Standing in front of their class at the University of Memphis, high school students fidget nervously before pitching a business idea to their classmates: producing soap carved in the shape of ducks.
“Did you guys just come up with that?” asked business professor Jennifer Sadler, prompting a sheepish acknowledgement from the teenagers that they did.
“When I give my students work to do, it means you need to get it done outside of class,” admonished Sadler, who then quickly assured the students that some of the most successful business ideas are inspired in five minutes or less.
Such interaction is common at the GRAD Academy’s Summer Institutes, launched this summer in an effort to prepare and encourage students at the Memphis high school to graduate and continue their studies at college.
GRAD Academy Memphis is a charter school within the Achievement School District, the state’s school turnaround district for Tennessee’s bottom 5 percent of schools. Eighty percent of the school’s students are economically disadvantaged, and only about a third scored proficient on the state algebra achievement test in 2013-14.
This week, 50 of the school’s 10th- and 11th-graders have been immersed in a college environment at the University of Memphis. Last week, a different group of GRAD Academy students attended classes at Rhodes College, also in Memphis. Each week costs roughly $30,000 to operate, and the funding comes from a private donor. The program is free to students, who need at least a 2.0 GPA to be eligible to attend. For completing a summer institute, each student receives a $150 stipend.
Participants this week arrived on campus and ate breakfast each day at the Tiger Den dining hall before attending classes taught by university faculty. Just like with college students, they are expected to attend class and complete assignments. On Friday, the students will present a project demonstrating what they learned and will participate in graduation ceremonies.
“It’s pretty miraculous that in a week’s time, they learn some introductory material, create a presentation, and share it with their friends and family on Friday,” said Stephanie Hill, dean of students at GRAD Academy Memphis.
At the University of Memphis, students chose from four “tracks,” or majors: communications, entrepreneurship, engineering and art/film. Each track has a university student who serves as “team leader” to guide the high school students on campus and assist teachers in the classroom, where the student-teacher ratio is 17:1.
University of Memphis senior and team leader Gregesha Williams said the Summer Institute help students realize that college is possible.

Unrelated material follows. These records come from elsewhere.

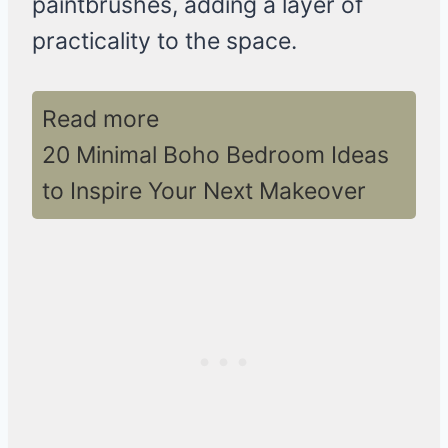
paintbrushes, adding a layer of
practicality to the space.
Read more
20 Minimal Boho Bedroom Ideas
to Inspire Your Next Makeover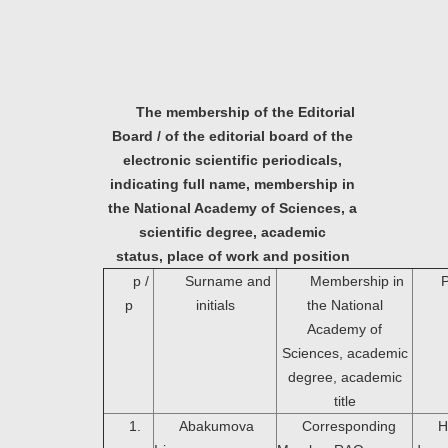
The membership of the Editorial
Board / of the editorial board of the
electronic scientific periodicals,
indicating full name, membership in
the National Academy of Sciences, a
scientific degree, academic
status,
place of work and position
p /
Surname and
Membership in
P
p
initials
the National
Academy of
Sciences, academic
degree, academic
title
1.
Abakumova
Corresponding
H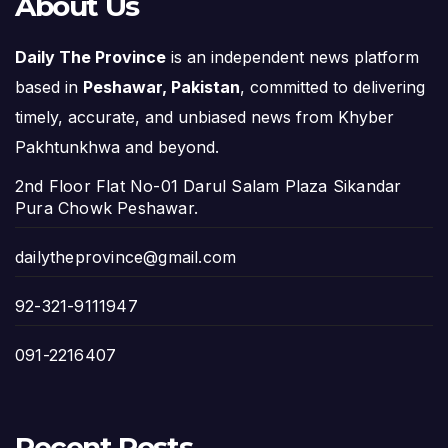
About Us
Daily The Province
is an independent news platform
based in
Peshawar, Pakistan
, committed to delivering
timely, accurate, and unbiased news from Khyber
Pakhtunkhwa and beyond.
2nd Floor Flat No-01 Darul Salam Plaza Sikandar
Pura Chowk Peshawar.
dailytheprovince@gmail.com
92-321-9111947
091-2216407
Recent Posts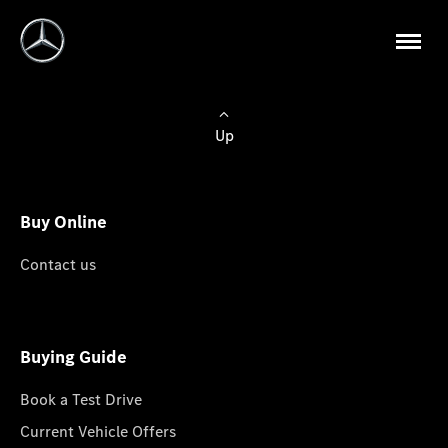
Up
Buy Online
Contact us
Buying Guide
Book a Test Drive
Current Vehicle Offers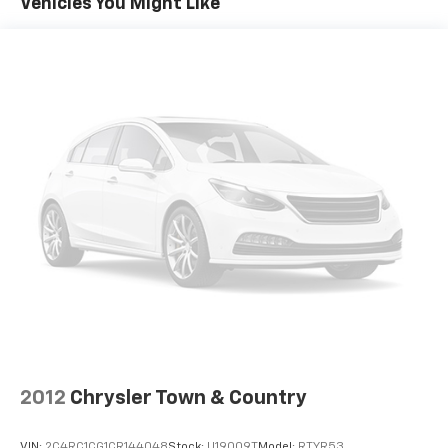
Vehicles You Might Like
2012
Chrysler Town & Country
VIN:
2C4RC1CG1CR144048
Stock:
U19009T
Model:
RTYR53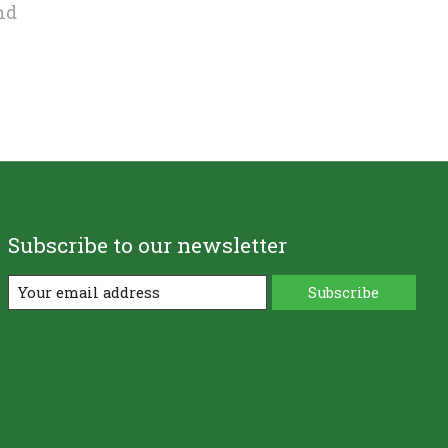
nd
Subscribe to our newsletter
Subscribe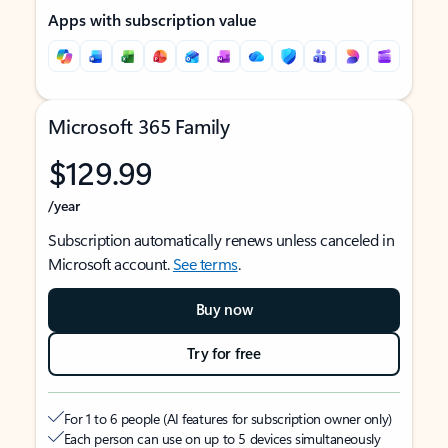
Apps with subscription value
Microsoft 365 Family
$129.99
/year
Subscription automatically renews unless canceled in
Microsoft account.
See terms
.
Buy now
Try for free
For 1 to 6 people (AI features for subscription owner only)
Each person can use on up to 5 devices simultaneously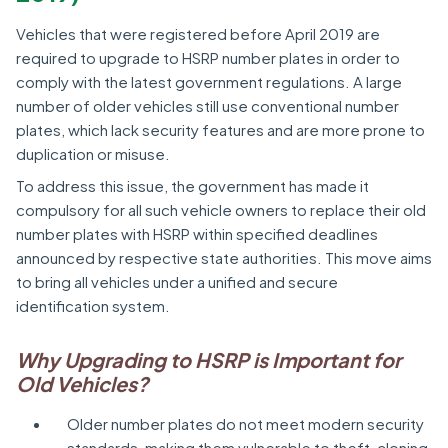
Vehicles that were registered before April 2019 are
required to upgrade to HSRP number plates in order to
comply with the latest government regulations. A large
number of older vehicles still use conventional number
plates, which lack security features and are more prone to
duplication or misuse.
To address this issue, the government has made it
compulsory for all such vehicle owners to replace their old
number plates with HSRP within specified deadlines
announced by respective state authorities. This move aims
to bring all vehicles under a unified and secure
identification system.
Why Upgrading to HSRP is Important for
Old Vehicles?
Older number plates do not meet modern security
standards, making them vulnerable to theft, cloning,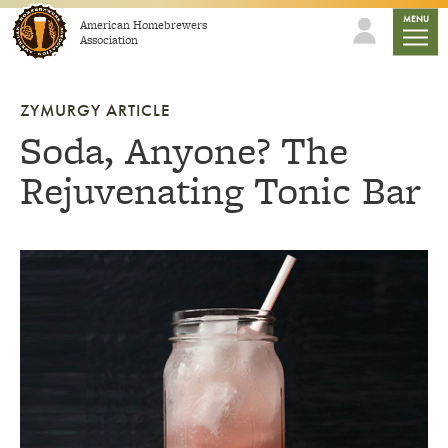
Skip to content
mobile
MENU
American Homebrewers
Association
ZYMURGY ARTICLE
Soda, Anyone? The
Rejuvenating Tonic Bar
Link to article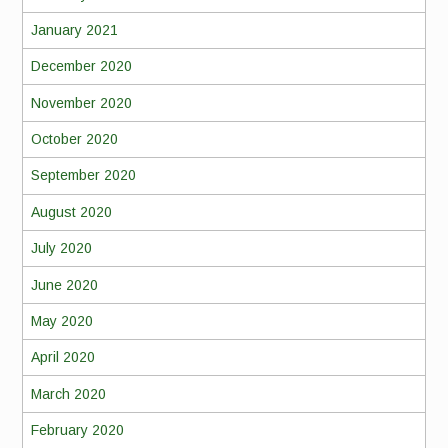
January 2021
December 2020
November 2020
October 2020
September 2020
August 2020
July 2020
June 2020
May 2020
April 2020
March 2020
February 2020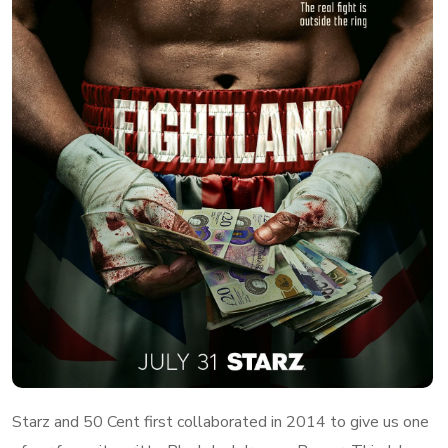
Starz and 50 Cent first collaborated in 2014 to give us one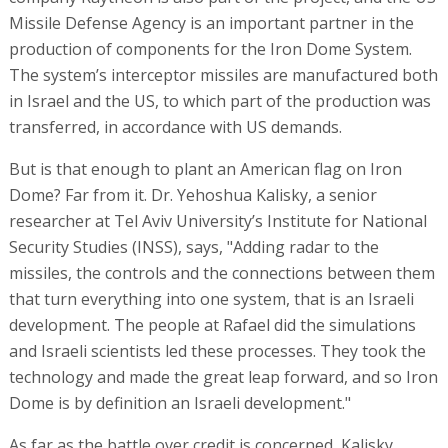
Missile Defense Agency is an important partner in the
production of components for the Iron Dome System.
The system’s interceptor missiles are manufactured both
in Israel and the US, to which part of the production was
transferred, in accordance with US demands.
But is that enough to plant an American flag on Iron
Dome? Far from it. Dr. Yehoshua Kalisky, a senior
researcher at Tel Aviv University’s Institute for National
Security Studies (INSS), says, "Adding radar to the
missiles, the controls and the connections between them
that turn everything into one system, that is an Israeli
development. The people at Rafael did the simulations
and Israeli scientists led these processes. They took the
technology and made the great leap forward, and so Iron
Dome is by definition an Israeli development."
As far as the battle over credit is concerned, Kalisky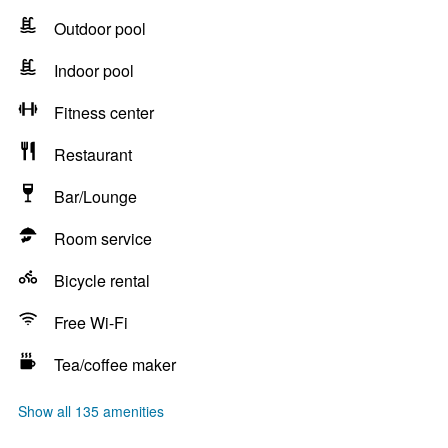
Outdoor pool
Indoor pool
Fitness center
Restaurant
Bar/Lounge
Room service
Bicycle rental
Free Wi-Fi
Tea/coffee maker
Show all 135 amenities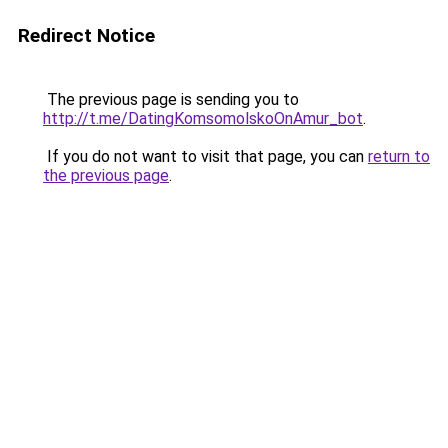
Redirect Notice
The previous page is sending you to
http://t.me/DatingKomsomolskoOnAmur_bot
.
If you do not want to visit that page, you can
return to
the previous page
.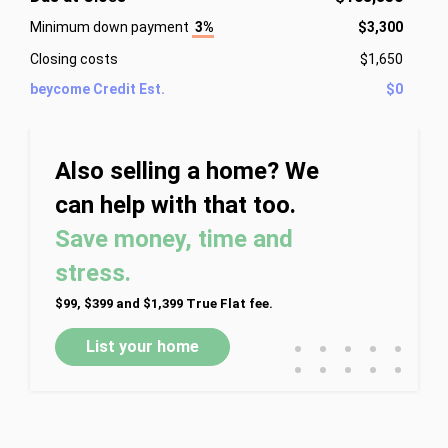
Minimum down payment
3%
$3,300
Closing costs
$1,650
beycome Credit Est.
$0
Also selling a home? We
can help with that too.
Save money, time and
stress.
$99, $399 and $1,399 True Flat fee.
•
•
•
•
•
List your home
•
•
•
•
•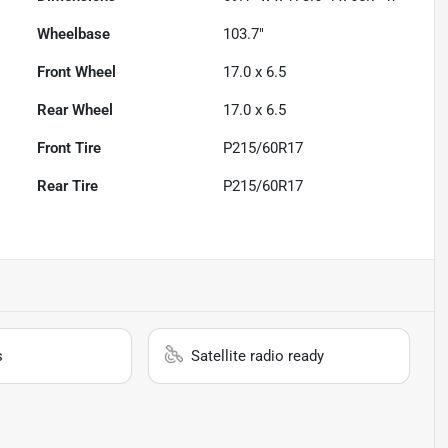
Wheelbase
103.7"
Front Wheel
17.0 x 6.5
Rear Wheel
17.0 x 6.5
Front Tire
P215/60R17
Rear Tire
P215/60R17
s
Satellite radio ready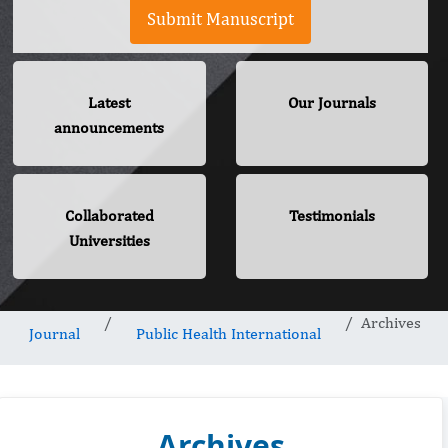
Submit Manuscript
Latest
Our Journals
announcements
Collaborated
Testimonials
Universities
Archives
Journal
Public Health International
Archives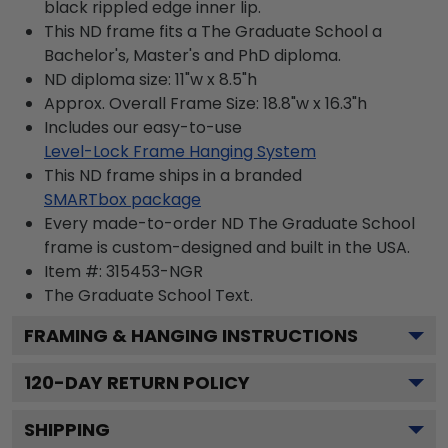
black rippled edge inner lip.
This ND frame fits a The Graduate School a
Bachelor's, Master's and PhD diploma.
ND diploma size: 11"w x 8.5"h
Approx. Overall Frame Size: 18.8"w x 16.3"h
Includes our easy-to-use
Level-Lock Frame Hanging System
This ND frame ships in a branded
SMARTbox package
Every made-to-order ND The Graduate School
frame is custom-designed and built in the USA.
Item #:
315453-NGR
The Graduate School
Text.
FRAMING & HANGING INSTRUCTIONS
120
-DAY RETURN POLICY
SHIPPING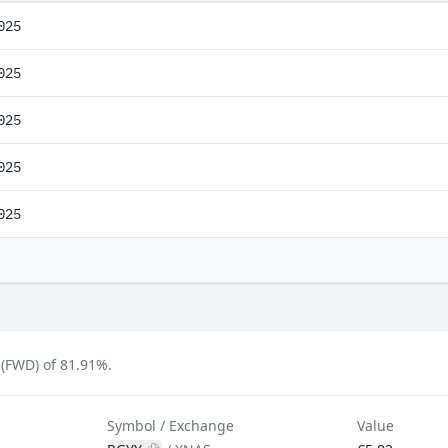
025
025
025
025
025
(FWD) of 81.91%.
Symbol / Exchange
Value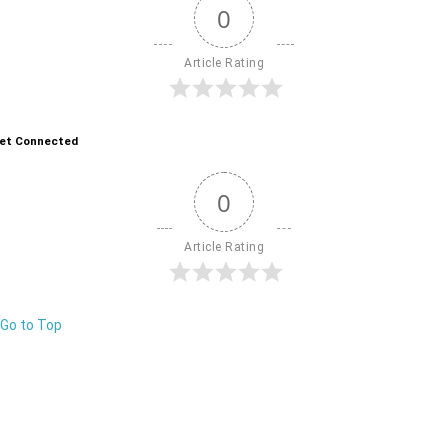
0
Article Rating
et Connected
0
Article Rating
Go to Top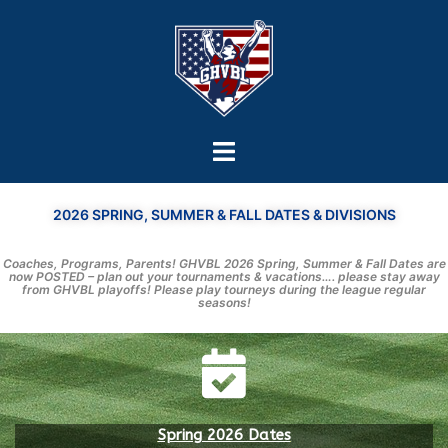
2026 SPRING, SUMMER & FALL DATES & DIVISIONS
Coaches, Programs, Parents! GHVBL 2026 Spring, Summer & Fall Dates are
now POSTED – plan out your tournaments & vacations…. please stay away
from GHVBL playoffs! Please play tourneys during the league regular
seasons!
Spring 2026 Dates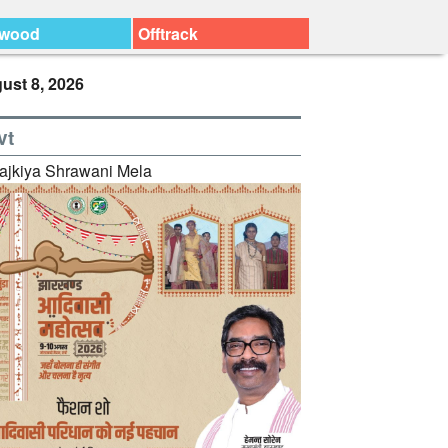
ywood
Offtrack
ust 8, 2026
vt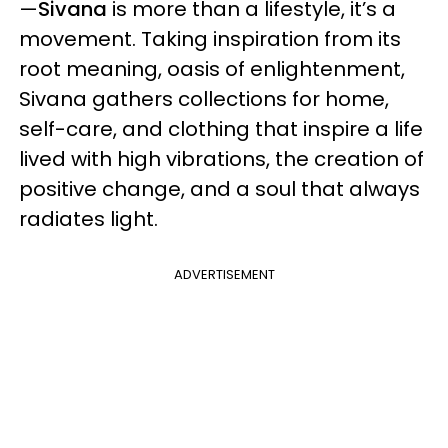
—
Sivana
is more than a lifestyle, it’s a
movement. Taking inspiration from its
root meaning, oasis of enlightenment,
Sivana gathers collections for home,
self-care, and clothing that inspire a life
lived with high vibrations, the creation of
positive change, and a soul that always
radiates light.
ADVERTISEMENT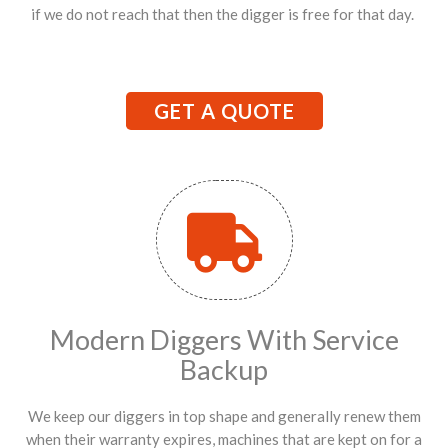
if we do not reach that then the digger is free for that day.
GET A QUOTE
Modern Diggers With Service
Backup
We keep our diggers in top shape and generally renew them
when their warranty expires, machines that are kept on for a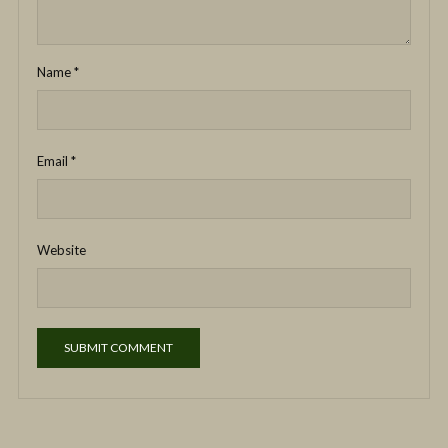
Name
*
Email
*
Website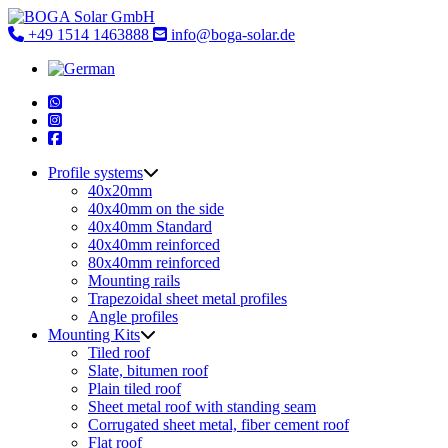
Skip
to
+49 1514 1463888
info@boga-solar.de
content
Profile systems
40x20mm
40x40mm on the side
40x40mm Standard
40x40mm reinforced
80x40mm reinforced
Mounting rails
Trapezoidal sheet metal profiles
Angle profiles
Mounting Kits
Tiled roof
Slate, bitumen roof
Plain tiled roof
Sheet metal roof with standing seam
Corrugated sheet metal, fiber cement roof
Flat roof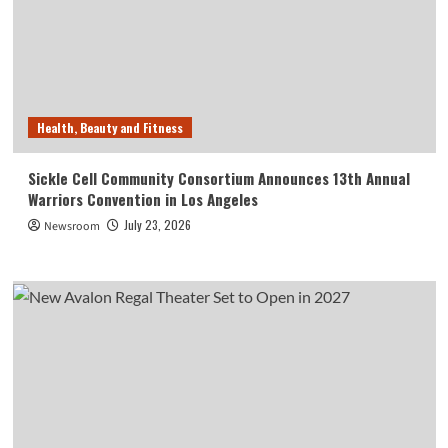
Health, Beauty and Fitness
Sickle Cell Community Consortium Announces 13th Annual
Warriors Convention in Los Angeles
July 23, 2026
Newsroom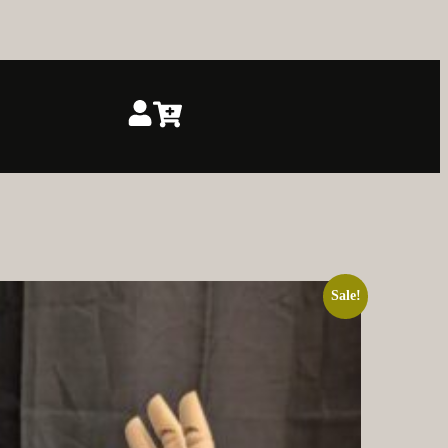
Sale!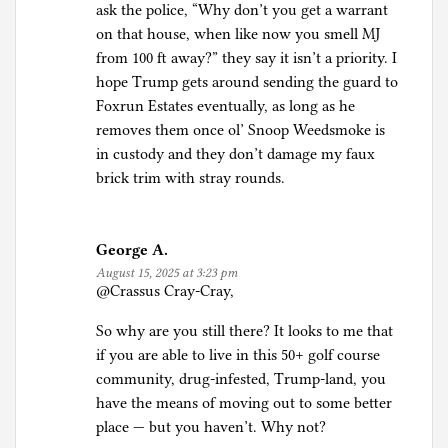
ask the police, “Why don’t you get a warrant
on that house, when like now you smell MJ
from 100 ft away?” they say it isn’t a priority. I
hope Trump gets around sending the guard to
Foxrun Estates eventually, as long as he
removes them once ol’ Snoop Weedsmoke is
in custody and they don’t damage my faux
brick trim with stray rounds.
George A.
August 15, 2025 at 3:23 pm
@Crassus Cray-Cray,
So why are you still there? It looks to me that
if you are able to live in this 50+ golf course
community, drug-infested, Trump-land, you
have the means of moving out to some better
place — but you haven’t. Why not?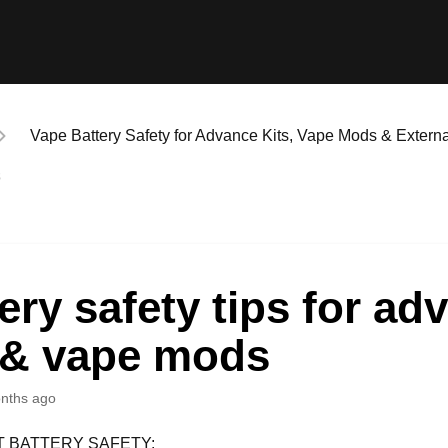
Vape Battery Safety for Advance Kits, Vape Mods & Externa
s
ery safety tips for ad
s & vape mods
nths ago
 BATTERY SAFETY:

“They were just so excited about having the possibility to be an adult and attend school,” Williams said. “It gives them hope and encouragement and it lets them know that they already have what they need within them to be successful.”
Sixteen-year-old Dekena Ervin, who was part of the team who pitched the soap company, said participating in the program helps her to envision herself on a college campus someday, despite the early morning classes and heavy workload.
“I wanted to do this because I know my destiny in life. I want to be somebody,” said Dekena, who chose the entrepreneurship track. “I did it just to get the college experience and see how college would work out for me.”
Institute instructors treat Dekena and her classmates like college students. When Sadler critiqued her students’ business ideas, she offered suggestions on how to improve them next time.
Dekena said she appreciates the candid evaluation.
“When I express my ideas within the classroom, the professors actually give me honest feedback about what I say,” Dekena said. “Whether it’s good or bad, they give me honest feedback.”